Building a World Class IT Infrastructure
The objective of Harris Kern's Enterprise Computing Institute is to provide the world's foremost source of information on enterprise network computing for the 21st century. Their methodologies and techniques have proven to be successful with companies such as Standard and Poor's, Time Warner Inc., Twentieth Century Fox, Warner Brothers, CNF, TransAmerica Corporation, Sony Pictures, Fannie Mae, The Weather Channel, Hershey, The Hong Kong Jockey Club, and Hong Kong International Terminals.
Background
This series focuses on providing a single, integrated source for the organization, people, process, and technology issues behind enterprise network computing. Organizations that master these technologies will bring together their computing infrastructure—from mainframes to client/server to the Web—into the foundation necessary to support the business objectives of tomorrow. To do so will require not only technology—that's the easy part—but also an understanding of the organization, people, and process issues.
The objective of Harris Kern's Enterprise Computing Institute is to provide the world's foremost source of information on enterprise network computing for the 21st century. During the past few years we have traveled the world assessing infrastructures for information technology (IT) organizations for Fortune 1000 companies and new upstarts that have become the major portals to the Internet, with market caps worth billions. Since 1994, we have been averaging 500,000 air miles a year in search of that elusive "world-class" IT infrastructure. We met with executives, managers, and technical staff in a variety of industries on five continents. They knew that their computing environments would not stand the test of time. They were searching for information-technology solutions to help them achieve competitive advantage. We performed over 150 infrastructure assessments, and our findings were appalling.

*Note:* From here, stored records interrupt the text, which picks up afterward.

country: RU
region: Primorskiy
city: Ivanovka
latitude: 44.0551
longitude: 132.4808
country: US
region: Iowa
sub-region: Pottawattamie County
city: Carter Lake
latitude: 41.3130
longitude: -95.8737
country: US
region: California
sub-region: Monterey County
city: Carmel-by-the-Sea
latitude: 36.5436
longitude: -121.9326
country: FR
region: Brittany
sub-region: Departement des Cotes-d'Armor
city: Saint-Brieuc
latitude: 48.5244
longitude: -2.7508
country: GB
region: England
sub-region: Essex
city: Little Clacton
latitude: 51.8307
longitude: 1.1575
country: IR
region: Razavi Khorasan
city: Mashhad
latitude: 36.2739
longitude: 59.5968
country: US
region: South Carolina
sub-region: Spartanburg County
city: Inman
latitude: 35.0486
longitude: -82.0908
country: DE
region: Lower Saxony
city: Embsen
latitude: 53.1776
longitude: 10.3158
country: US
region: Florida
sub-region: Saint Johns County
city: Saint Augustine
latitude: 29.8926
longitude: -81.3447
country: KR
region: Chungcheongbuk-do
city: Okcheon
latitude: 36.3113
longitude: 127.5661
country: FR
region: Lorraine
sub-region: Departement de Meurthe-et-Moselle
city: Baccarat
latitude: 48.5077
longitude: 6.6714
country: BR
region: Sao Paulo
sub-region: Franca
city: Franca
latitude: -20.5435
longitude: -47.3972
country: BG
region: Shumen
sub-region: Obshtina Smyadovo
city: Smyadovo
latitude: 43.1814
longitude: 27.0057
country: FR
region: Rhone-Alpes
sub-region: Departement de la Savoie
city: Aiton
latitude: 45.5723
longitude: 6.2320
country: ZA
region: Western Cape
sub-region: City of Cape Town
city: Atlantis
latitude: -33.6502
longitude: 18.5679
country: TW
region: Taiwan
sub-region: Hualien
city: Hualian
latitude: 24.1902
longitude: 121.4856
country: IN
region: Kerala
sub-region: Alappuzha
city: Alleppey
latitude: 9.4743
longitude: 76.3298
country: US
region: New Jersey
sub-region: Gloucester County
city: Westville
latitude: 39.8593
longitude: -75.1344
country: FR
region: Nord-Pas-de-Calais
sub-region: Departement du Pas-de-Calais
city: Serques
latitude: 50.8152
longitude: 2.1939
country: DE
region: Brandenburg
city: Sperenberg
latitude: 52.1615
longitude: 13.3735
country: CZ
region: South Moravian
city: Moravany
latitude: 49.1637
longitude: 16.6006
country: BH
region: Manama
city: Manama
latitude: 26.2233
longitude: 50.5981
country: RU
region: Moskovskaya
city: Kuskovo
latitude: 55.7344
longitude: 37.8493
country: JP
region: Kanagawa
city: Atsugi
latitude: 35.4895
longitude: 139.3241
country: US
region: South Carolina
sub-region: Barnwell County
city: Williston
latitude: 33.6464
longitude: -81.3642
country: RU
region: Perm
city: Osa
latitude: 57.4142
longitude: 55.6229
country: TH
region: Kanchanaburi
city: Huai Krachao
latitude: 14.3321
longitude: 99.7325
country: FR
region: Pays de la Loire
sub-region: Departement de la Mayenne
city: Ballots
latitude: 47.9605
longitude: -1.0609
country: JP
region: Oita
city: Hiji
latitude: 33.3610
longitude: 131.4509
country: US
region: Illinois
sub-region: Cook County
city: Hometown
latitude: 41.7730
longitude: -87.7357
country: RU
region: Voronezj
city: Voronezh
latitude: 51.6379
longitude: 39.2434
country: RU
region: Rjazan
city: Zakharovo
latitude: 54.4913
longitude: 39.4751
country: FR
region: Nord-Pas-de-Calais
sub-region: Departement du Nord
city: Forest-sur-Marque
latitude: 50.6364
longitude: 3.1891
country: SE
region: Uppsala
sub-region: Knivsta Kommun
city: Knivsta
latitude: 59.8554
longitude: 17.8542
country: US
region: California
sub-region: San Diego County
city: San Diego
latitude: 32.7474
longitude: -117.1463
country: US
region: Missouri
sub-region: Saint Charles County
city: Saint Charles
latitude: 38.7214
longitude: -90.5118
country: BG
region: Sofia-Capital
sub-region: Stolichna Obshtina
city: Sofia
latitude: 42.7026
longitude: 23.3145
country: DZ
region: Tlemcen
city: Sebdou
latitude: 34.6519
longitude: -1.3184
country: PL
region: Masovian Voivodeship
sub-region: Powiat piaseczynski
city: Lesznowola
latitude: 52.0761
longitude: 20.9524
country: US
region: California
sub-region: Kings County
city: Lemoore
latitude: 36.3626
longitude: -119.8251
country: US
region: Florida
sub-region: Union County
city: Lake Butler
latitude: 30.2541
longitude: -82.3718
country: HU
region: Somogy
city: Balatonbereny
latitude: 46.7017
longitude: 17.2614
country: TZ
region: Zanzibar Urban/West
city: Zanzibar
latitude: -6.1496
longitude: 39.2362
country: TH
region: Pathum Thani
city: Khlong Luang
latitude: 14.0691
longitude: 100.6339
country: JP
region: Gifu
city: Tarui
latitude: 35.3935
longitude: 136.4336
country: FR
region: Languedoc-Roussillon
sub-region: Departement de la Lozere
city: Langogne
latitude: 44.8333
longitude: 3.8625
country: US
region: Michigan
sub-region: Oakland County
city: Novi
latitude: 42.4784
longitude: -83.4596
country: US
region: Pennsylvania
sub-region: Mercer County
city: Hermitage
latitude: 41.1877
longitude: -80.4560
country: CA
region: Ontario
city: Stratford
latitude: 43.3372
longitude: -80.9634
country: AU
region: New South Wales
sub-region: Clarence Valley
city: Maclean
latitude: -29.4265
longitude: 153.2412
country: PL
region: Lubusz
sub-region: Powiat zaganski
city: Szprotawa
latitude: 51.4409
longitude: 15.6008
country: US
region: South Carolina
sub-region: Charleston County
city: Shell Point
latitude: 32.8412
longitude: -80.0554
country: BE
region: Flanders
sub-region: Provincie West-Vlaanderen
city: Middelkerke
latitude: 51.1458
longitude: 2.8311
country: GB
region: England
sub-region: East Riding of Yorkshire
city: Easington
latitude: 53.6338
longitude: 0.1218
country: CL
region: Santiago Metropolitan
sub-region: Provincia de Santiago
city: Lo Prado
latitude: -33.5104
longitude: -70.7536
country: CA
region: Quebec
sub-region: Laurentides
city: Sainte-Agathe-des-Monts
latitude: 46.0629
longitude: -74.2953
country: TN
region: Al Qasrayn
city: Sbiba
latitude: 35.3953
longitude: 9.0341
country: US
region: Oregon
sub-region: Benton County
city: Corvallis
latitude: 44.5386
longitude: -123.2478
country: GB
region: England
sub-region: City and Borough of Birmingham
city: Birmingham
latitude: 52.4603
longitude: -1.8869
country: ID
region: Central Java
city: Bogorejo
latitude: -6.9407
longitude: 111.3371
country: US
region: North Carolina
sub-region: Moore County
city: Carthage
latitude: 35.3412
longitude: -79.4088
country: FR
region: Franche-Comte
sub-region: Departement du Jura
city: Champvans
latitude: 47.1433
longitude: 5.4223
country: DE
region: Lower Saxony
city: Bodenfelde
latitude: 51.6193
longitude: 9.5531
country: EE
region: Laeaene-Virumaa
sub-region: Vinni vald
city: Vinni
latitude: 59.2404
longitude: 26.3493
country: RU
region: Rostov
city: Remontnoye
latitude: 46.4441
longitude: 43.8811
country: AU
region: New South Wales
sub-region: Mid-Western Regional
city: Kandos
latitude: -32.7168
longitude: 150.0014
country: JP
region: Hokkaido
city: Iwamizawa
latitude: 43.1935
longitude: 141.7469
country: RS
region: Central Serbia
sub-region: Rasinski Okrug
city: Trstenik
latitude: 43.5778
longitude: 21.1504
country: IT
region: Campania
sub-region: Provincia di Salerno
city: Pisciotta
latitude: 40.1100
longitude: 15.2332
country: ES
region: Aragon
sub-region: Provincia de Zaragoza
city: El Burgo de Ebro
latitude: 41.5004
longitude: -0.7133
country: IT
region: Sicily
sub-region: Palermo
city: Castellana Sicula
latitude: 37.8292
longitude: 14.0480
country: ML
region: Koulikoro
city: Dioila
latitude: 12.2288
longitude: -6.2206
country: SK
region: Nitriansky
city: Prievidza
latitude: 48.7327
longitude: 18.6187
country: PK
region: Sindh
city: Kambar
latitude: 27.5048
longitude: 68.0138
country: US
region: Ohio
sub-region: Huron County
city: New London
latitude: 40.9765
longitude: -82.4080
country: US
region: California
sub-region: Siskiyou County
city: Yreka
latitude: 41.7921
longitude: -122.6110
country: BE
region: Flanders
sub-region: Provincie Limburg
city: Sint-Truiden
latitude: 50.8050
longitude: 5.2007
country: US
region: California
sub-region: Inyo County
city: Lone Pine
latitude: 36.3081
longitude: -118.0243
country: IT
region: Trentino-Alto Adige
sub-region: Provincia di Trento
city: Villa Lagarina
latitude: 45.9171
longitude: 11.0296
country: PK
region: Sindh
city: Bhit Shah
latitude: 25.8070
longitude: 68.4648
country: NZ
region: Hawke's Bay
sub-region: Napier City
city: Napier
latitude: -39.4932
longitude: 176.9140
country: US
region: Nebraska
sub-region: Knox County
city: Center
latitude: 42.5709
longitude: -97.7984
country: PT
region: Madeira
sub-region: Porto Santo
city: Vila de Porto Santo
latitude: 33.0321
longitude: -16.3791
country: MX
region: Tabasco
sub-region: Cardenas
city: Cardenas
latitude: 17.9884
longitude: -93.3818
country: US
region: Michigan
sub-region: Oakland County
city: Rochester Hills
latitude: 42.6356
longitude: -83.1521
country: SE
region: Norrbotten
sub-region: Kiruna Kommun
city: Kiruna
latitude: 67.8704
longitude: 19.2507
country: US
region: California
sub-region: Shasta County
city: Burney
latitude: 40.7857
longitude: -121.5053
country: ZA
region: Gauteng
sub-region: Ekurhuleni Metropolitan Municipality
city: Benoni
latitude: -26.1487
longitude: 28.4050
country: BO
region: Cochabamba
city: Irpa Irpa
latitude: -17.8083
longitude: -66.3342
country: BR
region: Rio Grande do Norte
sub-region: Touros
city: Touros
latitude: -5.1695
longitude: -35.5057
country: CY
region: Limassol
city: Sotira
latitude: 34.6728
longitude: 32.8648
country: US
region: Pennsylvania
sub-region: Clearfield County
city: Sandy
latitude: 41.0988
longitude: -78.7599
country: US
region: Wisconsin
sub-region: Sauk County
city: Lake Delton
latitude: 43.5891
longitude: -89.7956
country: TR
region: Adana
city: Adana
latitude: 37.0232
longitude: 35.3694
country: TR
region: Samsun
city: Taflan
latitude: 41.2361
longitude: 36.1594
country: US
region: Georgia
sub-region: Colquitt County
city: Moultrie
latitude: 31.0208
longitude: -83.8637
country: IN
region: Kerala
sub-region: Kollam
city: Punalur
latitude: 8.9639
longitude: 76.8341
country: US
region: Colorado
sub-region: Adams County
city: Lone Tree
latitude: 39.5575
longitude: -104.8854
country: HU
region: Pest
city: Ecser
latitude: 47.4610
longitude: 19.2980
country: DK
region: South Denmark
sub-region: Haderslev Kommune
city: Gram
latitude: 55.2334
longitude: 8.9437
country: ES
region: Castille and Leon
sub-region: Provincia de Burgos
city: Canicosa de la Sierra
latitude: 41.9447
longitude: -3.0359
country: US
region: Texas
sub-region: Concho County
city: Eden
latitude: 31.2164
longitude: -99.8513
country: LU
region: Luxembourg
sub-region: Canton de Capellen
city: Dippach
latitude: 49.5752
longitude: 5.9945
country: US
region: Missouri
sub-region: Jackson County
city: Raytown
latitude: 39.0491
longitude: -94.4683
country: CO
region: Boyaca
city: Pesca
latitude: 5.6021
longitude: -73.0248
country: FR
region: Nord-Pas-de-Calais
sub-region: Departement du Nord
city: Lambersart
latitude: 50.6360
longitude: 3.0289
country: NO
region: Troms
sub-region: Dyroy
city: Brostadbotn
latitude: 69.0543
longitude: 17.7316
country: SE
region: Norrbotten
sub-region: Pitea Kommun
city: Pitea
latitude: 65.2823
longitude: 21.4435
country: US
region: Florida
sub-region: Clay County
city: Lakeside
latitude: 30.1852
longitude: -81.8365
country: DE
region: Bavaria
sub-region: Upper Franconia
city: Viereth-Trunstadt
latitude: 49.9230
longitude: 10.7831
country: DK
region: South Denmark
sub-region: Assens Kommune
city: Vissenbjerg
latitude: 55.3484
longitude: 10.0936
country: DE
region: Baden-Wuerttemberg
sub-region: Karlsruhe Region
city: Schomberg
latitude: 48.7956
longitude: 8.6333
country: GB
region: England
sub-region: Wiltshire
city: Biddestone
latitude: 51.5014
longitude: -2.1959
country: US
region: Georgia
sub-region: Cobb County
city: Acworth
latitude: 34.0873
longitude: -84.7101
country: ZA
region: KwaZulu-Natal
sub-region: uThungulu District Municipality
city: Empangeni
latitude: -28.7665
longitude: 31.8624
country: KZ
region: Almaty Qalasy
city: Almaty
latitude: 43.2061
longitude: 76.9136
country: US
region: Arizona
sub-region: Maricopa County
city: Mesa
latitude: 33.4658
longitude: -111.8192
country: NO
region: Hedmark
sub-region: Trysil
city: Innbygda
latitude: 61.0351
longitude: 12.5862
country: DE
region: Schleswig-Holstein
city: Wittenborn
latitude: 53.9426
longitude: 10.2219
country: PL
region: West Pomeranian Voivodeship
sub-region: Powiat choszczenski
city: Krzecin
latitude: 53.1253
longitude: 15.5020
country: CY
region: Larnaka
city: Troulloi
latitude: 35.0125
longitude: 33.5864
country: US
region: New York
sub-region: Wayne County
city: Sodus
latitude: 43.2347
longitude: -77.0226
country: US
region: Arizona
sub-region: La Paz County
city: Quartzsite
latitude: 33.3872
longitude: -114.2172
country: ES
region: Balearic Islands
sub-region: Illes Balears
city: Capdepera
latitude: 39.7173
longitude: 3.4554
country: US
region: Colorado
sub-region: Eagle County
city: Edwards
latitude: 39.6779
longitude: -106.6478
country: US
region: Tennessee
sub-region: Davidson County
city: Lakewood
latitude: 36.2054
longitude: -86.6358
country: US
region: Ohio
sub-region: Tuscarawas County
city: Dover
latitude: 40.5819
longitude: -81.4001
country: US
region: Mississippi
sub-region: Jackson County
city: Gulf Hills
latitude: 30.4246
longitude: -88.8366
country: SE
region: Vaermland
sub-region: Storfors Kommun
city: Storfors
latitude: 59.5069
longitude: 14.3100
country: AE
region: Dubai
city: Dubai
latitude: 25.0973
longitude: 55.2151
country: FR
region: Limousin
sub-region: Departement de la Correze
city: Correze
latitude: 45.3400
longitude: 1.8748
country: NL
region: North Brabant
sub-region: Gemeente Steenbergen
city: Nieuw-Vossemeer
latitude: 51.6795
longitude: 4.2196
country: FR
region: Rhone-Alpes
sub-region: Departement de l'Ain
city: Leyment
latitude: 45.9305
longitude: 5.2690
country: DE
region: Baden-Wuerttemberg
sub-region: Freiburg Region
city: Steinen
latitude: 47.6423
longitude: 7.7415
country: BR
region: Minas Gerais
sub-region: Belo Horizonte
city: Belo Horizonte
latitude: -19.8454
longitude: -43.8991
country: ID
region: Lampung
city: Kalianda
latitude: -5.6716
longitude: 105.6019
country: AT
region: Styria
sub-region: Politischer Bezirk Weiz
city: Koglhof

The IT organizations we studied were facing pressures in all of the following areas:
Inadequate, underperforming IT operations
Poor customer service
Rising IT support costs/improving cost controls
Outsourcing
High-growth enterprise requiring rapid ramp-up and/or multiple-location infrastructure
Accomplishing more with fewer resources
Global competition
Budget constraints
These organizations were asking for help in solving technical issues, yet we found that the majority were doing a fair job with their technology. The fascinating common threads were their nontechnical problems, which centered on organization, people, and process issues. Even the new Internet and electronic-commerce–based companies had the same problems, despite the fact that they're younger companies with newer technologies.